2kg ball in simple harmonic motion

[clh7871]

a 2-kg ball is supended from a spring. when disturbed in a vertical direction, the ball moves up and down in simple harmonic motion with a period of 0.25s.

a. what is the upward force exerted on the ball by the spring when the ball is at the midpoint of its up-and-down path?

b. how much did the spring stretch when the ball was first attached to its end (before the oscillatory motion that started)?

 

[HallsofIvy]

I presume you have, or know how to find (depending upon what level this course is), that x(t)= C cos(&radic(k)t) where x(t) is the height at time t, C is the amplitude and k is the spring constant. The period of such motion is given by √(k)T= 2π which, here, is 0.25 so √(k)= 2π/0.25= 8π and k= 64π².

a. what is the upward force exerted on the ball by the spring when the ball is at the midpoint of its up-and-down path?
That's easy- there is NO total force on the ball at the midpoint so the upward force exerted on the ball by the spring is exactly the downward force exerted by gravity on the ball- its weight.

b. how much did the spring stretch when the ball was first attached to its end (before the oscillatory motion that started)?

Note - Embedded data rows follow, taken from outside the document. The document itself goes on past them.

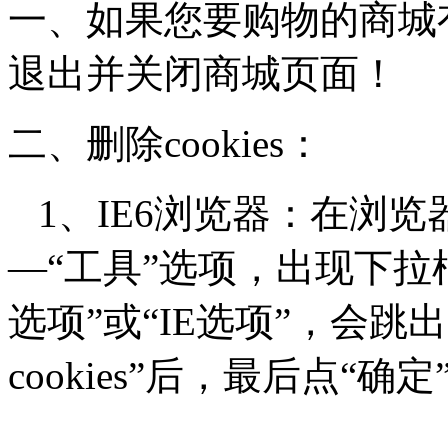
一、如果您要购物的商城
退出并关闭商城页面！
二、删除cookies：
1、IE6浏览器：在浏览
—
“工具”
选项，出现下拉
选项”
或
“IE选项”
，会跳出
cookies
”后，最后点
“确定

You know the weight of the ball and you know the spring constant, k, so use Hooke's law to determine the amount of stretch

 

[wais]

a. At the midpoint of its path, the ball is at equilibrium and therefore the net force acting on it is zero. This means that the upward force exerted by the spring must be equal in magnitude to the downward force of gravity on the ball. Using Newton's second law, we can calculate this force as F = ma, where m is the mass of the ball and a is the acceleration due to gravity (9.8 m/s^2). Plugging in the values, we get F = (2 kg)(9.8 m/s^2) = 19.6 N.

b. When the ball was first attached to the spring, it caused the spring to stretch due to the weight of the ball pulling down on it. The amount of stretch can be calculated using Hooke's Law, which states that the force exerted by a spring is directly proportional to the distance it is stretched or compressed. In this case, we can use the formula F = kx, where k is the spring constant and x is the distance the spring is stretched. Rearranging the formula, we get x = F/k. Plugging in the values, we get x = (19.6 N)/(k). The amount of stretch will depend on the specific spring constant of the spring used, but for a typical spring with a constant of 10 N/m, the stretch would be x = (19.6 N)/(10 N/m) = 1.96 m.